I am throwing a 20 foot RIO skagit head and a ten foot MOW tip ( T-11). Running a short two foot mono loop to the fly. Having a difficult time understanding when to switch out the tips (float/sink) considering river conditions. Do I always want to be on the bottom? Do I want the rear section sinking but the front section floating? Does it matter if I am working the river on a 45 degree swing? 

Any help is most appreciated.


----------



## 419hayden (Mar 25, 2015)

Lots of questions there this is what I do now I typically fish a 5-5 mow tip 
Unless it's low and clear then 7.5-2.5 tip I used think I was never deep enough but now I realized i was fishing under them I run an unweighted fly unless it really high conditions. Also I use a 45 degree cast most of the time but there are situations where a more straight cast works for sinking the fly by mending and letting the fly dead drift till it is at a 45 then come tight and let swing or if I want a faster presentation then a larger belly in your line will produce a faster swing there is so money combinations that produce many different results that's what swinging flies a challenge. If you ever want meet up on the river I could show you some of what Ive learned and am still learning no expert here


----------



## rustyolddad (Aug 12, 2014)

419hayden said:


> Lots of questions there this is what I do now I typically fish a 5-5 mow tip
> Unless it's low and clear then 7.5-2.5 tip I used think I was never deep enough but now I realized i was fishing under them I run an unweighted fly unless it really high conditions. Also I use a 45 degree cast most of the time but there are situations where a more straight cast works for sinking the fly by mending and letting the fly dead drift till it is at a 45 then come tight and let swing or if I want a faster presentation then a larger belly in your line will produce a faster swing there is so money combinations that produce many different results that's what swinging flies a challenge.

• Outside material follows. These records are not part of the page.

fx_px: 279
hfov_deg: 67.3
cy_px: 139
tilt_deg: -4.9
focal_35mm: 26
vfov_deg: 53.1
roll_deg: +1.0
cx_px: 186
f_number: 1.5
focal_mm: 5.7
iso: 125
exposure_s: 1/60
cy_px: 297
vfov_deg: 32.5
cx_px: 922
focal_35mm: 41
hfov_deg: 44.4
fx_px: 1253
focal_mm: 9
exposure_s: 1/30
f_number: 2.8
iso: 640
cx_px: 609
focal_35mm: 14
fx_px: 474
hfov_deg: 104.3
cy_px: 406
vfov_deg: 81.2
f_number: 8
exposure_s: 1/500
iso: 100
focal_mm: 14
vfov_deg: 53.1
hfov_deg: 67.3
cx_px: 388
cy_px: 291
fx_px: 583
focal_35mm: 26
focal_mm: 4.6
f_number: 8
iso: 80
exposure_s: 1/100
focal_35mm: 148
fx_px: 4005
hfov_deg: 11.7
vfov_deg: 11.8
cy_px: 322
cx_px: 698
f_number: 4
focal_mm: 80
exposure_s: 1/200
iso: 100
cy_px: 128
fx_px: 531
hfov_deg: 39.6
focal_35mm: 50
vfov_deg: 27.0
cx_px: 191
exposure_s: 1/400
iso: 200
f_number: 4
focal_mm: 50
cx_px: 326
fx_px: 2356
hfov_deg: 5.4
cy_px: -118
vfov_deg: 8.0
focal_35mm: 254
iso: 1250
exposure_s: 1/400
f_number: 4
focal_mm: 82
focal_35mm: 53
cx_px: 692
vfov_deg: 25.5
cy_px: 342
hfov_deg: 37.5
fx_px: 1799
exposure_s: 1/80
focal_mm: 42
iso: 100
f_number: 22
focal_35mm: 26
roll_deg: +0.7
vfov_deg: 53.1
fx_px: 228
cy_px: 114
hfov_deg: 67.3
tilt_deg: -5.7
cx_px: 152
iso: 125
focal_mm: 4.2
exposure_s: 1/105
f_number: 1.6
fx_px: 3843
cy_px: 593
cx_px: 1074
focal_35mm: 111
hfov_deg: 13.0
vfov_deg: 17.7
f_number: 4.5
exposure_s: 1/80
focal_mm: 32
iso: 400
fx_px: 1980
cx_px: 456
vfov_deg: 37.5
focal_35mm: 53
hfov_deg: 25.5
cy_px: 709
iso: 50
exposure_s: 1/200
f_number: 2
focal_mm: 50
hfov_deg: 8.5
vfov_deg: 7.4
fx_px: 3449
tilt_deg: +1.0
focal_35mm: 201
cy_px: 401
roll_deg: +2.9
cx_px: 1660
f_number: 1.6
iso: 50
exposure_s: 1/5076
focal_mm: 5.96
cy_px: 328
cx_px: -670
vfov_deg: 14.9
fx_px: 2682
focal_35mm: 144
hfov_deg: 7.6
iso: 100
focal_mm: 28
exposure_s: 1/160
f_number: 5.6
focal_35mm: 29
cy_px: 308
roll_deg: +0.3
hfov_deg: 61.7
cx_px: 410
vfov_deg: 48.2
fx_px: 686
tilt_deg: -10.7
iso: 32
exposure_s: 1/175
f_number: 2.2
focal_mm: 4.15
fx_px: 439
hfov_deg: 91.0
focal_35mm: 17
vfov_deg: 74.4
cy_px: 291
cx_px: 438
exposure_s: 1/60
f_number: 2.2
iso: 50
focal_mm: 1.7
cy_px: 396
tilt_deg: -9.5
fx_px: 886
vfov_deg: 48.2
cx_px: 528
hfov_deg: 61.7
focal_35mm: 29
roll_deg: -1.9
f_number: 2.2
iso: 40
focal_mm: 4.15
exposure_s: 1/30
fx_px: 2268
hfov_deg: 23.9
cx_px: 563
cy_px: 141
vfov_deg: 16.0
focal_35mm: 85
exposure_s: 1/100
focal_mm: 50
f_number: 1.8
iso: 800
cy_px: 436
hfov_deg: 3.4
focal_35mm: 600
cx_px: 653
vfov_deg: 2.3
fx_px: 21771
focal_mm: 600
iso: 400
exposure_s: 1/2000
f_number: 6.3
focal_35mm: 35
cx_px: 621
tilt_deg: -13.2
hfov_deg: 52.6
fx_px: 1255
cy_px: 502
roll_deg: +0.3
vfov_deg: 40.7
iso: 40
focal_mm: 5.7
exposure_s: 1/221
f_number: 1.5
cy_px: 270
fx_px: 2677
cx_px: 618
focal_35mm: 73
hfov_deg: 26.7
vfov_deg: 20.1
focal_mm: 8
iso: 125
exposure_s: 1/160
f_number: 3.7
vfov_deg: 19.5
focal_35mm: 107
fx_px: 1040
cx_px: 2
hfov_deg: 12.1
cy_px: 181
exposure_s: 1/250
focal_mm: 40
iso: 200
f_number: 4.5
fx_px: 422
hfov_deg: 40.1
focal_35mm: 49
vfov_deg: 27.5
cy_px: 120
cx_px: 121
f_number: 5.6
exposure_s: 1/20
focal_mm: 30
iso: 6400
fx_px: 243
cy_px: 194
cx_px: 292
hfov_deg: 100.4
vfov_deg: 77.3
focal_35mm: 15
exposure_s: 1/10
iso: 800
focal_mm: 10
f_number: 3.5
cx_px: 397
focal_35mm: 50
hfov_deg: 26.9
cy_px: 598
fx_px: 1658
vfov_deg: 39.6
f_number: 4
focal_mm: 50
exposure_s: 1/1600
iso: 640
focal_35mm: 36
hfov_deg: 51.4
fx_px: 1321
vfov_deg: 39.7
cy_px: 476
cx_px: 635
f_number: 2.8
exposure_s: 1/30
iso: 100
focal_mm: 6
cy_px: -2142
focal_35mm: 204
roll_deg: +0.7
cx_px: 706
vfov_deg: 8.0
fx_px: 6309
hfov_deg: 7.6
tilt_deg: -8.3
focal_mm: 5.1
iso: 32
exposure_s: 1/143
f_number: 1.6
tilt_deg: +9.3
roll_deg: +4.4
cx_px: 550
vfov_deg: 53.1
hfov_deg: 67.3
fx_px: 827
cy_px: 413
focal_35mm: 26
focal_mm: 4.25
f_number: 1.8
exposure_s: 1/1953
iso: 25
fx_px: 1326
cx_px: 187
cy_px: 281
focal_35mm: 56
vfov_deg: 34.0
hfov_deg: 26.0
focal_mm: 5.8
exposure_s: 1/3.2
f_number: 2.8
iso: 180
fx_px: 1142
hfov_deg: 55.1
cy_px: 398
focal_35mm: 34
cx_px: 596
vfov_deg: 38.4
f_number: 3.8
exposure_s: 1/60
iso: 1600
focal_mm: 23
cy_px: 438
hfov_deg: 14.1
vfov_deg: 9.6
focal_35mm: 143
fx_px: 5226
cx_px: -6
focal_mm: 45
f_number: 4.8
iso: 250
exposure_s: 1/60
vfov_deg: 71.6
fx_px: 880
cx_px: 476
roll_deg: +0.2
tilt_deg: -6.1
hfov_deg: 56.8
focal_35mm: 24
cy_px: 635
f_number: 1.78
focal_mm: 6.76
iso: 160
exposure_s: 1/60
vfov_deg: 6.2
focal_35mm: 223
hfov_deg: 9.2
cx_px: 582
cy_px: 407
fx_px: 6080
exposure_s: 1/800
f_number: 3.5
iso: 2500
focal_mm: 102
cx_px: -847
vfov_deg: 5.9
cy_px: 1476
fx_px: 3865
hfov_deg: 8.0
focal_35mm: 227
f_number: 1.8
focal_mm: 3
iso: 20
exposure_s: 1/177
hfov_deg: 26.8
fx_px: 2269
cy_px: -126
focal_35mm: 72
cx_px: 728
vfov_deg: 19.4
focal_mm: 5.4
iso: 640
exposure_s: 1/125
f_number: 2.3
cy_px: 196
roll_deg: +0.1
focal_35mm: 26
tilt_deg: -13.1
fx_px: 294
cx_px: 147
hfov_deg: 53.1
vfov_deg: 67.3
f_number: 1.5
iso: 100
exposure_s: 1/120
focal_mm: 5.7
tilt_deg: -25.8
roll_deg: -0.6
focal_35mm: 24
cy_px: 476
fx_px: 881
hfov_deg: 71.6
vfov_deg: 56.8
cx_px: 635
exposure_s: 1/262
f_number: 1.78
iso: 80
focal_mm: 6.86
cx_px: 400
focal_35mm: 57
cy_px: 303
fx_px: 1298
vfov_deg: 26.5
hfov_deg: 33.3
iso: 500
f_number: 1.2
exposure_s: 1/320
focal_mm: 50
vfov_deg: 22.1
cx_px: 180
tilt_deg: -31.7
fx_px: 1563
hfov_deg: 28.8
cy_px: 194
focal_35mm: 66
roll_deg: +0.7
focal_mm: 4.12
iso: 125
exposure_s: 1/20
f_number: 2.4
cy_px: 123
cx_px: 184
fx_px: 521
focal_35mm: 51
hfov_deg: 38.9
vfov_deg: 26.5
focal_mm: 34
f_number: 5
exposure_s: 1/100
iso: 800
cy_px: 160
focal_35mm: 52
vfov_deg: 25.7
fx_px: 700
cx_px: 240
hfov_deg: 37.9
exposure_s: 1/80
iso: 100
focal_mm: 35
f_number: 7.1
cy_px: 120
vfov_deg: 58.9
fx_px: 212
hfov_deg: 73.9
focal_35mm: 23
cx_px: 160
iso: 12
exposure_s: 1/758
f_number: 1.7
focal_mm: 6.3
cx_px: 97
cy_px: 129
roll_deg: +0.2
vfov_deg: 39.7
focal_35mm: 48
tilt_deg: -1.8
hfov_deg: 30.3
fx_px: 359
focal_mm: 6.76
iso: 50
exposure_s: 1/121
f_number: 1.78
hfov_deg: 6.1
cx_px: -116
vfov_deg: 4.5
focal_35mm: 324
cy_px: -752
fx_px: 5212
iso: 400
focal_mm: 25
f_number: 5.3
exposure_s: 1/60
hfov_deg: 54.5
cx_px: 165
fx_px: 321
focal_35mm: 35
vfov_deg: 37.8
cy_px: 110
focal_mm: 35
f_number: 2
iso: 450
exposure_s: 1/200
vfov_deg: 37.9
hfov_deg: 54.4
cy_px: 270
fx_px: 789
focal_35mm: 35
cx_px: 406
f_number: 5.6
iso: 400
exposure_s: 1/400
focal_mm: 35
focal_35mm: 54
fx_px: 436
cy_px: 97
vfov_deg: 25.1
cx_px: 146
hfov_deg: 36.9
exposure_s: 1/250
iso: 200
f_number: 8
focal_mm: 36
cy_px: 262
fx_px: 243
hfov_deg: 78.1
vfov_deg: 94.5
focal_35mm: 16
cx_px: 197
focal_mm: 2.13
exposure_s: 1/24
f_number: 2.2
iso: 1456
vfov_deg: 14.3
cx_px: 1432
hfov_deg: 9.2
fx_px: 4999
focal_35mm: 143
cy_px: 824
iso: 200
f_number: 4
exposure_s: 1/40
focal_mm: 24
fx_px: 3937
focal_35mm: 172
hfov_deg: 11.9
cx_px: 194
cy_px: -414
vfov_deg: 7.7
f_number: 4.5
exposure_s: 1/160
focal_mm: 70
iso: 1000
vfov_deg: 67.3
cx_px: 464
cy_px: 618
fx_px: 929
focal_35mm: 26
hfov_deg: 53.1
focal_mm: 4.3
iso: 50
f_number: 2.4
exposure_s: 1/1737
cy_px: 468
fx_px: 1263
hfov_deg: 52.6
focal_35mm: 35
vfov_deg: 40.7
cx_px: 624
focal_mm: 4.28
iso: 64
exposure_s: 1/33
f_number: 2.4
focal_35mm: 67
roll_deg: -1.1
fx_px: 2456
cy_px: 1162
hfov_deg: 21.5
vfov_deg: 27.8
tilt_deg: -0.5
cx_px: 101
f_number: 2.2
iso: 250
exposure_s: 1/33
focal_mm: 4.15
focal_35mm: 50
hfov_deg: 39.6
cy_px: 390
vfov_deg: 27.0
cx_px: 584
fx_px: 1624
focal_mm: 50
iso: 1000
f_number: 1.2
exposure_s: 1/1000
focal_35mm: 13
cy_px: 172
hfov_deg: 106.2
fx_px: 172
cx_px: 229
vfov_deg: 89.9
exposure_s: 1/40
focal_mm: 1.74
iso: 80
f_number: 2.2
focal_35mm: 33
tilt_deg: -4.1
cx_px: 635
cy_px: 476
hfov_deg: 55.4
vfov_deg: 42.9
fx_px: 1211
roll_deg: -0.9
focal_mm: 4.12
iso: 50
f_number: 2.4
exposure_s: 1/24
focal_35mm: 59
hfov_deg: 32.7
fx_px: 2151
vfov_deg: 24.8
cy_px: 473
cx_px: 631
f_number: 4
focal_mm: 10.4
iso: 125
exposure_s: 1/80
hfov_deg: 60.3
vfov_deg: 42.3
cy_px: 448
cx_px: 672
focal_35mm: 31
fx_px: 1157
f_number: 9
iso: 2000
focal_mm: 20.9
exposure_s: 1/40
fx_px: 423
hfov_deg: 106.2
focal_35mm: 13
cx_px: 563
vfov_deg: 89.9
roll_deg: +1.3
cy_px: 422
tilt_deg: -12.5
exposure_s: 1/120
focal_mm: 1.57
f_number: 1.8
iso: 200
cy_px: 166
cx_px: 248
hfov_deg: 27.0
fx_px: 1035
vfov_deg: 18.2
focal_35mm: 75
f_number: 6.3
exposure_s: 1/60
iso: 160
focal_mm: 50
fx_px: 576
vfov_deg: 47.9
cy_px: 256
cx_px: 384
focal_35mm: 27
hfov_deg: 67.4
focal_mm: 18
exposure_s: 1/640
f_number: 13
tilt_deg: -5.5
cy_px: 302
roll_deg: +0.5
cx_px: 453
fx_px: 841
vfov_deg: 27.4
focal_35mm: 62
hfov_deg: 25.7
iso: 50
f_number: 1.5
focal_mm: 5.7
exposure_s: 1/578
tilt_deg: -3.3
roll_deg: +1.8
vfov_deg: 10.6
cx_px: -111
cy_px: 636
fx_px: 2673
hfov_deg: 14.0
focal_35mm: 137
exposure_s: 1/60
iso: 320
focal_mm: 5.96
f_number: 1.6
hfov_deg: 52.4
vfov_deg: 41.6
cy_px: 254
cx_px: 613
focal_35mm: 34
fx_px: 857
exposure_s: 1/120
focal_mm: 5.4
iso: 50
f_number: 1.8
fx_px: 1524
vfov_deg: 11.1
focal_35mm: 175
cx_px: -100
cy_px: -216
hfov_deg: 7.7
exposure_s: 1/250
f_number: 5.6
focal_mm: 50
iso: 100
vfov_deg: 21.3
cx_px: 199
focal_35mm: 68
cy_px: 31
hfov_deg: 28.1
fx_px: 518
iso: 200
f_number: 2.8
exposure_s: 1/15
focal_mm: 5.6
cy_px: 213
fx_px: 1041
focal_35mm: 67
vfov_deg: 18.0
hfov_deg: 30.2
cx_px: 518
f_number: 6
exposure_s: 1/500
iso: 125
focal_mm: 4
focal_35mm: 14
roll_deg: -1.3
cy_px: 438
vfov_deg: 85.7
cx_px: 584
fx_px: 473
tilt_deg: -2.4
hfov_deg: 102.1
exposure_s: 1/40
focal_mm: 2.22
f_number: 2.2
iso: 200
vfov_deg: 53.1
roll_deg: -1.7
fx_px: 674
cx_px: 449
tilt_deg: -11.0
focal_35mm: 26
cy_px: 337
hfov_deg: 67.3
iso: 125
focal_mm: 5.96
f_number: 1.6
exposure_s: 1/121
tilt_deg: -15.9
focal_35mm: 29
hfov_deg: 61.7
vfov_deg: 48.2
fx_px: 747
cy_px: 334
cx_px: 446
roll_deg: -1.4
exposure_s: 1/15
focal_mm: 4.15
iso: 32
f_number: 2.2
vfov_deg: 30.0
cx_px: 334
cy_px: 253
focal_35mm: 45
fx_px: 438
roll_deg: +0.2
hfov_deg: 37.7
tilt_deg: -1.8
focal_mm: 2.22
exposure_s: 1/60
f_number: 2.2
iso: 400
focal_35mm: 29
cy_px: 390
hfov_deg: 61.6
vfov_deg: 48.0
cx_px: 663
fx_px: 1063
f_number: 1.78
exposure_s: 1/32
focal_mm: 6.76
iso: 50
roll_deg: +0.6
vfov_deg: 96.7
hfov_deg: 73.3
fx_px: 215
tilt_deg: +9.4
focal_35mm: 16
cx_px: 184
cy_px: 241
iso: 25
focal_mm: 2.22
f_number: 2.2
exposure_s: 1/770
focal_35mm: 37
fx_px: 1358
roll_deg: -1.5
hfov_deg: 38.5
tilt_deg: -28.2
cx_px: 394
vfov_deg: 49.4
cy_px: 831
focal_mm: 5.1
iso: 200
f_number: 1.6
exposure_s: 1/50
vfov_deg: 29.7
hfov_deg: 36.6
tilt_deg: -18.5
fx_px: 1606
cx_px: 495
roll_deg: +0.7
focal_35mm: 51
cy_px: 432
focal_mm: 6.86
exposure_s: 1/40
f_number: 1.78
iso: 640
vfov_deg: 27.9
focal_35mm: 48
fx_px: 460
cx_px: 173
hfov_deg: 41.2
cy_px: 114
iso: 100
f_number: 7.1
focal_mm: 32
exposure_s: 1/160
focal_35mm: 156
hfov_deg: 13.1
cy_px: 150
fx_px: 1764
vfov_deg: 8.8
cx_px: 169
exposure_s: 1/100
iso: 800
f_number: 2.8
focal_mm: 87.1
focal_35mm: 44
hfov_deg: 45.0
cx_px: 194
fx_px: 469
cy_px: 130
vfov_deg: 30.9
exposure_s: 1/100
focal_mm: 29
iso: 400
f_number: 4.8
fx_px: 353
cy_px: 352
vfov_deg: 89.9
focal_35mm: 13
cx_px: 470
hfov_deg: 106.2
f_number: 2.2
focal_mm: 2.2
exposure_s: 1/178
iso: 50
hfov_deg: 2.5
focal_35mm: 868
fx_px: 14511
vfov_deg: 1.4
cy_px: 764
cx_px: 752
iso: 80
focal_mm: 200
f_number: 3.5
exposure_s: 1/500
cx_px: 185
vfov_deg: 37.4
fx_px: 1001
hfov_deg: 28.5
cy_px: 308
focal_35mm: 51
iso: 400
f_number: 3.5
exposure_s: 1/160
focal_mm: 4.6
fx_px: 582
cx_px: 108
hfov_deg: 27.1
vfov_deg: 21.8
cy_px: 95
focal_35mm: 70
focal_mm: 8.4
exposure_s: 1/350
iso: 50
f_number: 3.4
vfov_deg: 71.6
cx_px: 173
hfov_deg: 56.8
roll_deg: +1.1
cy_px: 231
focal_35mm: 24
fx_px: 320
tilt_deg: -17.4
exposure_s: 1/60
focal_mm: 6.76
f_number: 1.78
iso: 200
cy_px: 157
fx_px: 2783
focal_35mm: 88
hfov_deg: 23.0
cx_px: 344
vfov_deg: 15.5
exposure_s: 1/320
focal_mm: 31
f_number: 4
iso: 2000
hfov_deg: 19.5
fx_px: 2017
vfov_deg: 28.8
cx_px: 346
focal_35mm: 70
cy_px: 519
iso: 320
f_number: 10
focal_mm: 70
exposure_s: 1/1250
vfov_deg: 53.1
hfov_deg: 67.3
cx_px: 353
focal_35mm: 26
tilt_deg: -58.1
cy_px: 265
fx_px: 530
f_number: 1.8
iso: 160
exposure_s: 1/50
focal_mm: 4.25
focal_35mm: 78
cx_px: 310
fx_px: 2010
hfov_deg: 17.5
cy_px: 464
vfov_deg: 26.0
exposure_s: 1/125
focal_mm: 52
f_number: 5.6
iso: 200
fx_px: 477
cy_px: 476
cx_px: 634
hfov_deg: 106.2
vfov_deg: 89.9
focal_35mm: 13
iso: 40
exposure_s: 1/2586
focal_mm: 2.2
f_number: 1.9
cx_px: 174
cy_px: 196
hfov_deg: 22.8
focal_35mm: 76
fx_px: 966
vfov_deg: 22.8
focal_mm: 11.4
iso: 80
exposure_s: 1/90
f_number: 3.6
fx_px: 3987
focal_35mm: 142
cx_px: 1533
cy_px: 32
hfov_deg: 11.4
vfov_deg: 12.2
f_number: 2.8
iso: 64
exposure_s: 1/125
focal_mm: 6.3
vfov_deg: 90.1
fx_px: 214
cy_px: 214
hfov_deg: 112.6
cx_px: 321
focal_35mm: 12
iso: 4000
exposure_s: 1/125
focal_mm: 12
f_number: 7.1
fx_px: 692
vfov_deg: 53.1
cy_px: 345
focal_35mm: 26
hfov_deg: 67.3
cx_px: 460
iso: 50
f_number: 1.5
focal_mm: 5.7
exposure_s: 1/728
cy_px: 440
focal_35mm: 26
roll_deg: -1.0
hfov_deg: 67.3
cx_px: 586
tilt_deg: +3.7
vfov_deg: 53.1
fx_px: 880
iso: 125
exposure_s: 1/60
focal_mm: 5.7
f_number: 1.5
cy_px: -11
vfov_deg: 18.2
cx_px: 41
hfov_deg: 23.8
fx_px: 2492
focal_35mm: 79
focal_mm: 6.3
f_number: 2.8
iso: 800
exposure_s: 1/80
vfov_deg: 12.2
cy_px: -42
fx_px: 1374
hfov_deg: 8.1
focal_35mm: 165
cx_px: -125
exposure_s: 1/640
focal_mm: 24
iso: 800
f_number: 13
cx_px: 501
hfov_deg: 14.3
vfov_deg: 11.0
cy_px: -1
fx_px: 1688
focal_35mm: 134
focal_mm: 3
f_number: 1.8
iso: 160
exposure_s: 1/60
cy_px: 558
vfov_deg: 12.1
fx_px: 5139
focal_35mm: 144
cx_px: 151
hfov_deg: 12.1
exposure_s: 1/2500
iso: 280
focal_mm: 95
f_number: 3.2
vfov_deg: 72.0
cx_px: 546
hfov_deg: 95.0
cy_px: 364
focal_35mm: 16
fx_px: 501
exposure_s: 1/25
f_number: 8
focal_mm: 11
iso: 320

If you ever want meet up on the river I could show you some of what Ive learned and am still learning no expert here


Great response! seeing the river is pretty low and clear I will try a 7.5-2.5 as suggested and see how it goes. After feeling the strike of a tight swung fly I dont think I can fish for steelhead any other way......Thanks Again! and thanks for the offer to meet up, I will give you a shout sometime!


----------



## chuckNduck (Jun 29, 2012)

I don't fish with a switch or spey, but I can tell you that too deep is just as unproductive as not deep enough. If you're bouncing bottom swinging flies, you're under the fish. Keep it 4-6" off the bottom, and you'll be in the sweet spot.


----------



## rickerd (Jul 16, 2008)

My experience in our waters is 18 inches to 24 inches off the bottom is close enough. If it is down in their face, that will have more a tendency to push them out than to draw a strike. 

A guide I fished with in Oregon, told me while fishing big water(Willamette) 8-10 feet deep of water, I only need to get down half way or so. He was right I hooked 6 that day and landed 4 in 4 hours with him. I was fishing big water with a 7 wt, 10 foot single hand rod from a driftboat. IMHO The movement of the fly is what draws the fish to strike, along with the mood of the fish. I know being in the driftboat also helps to get to the best water without super long casts. My casts that day were 30-70 feet plus the sinktip and leader. Water was clear too I could see bottom in 8 f.o.w.
Rickerd


----------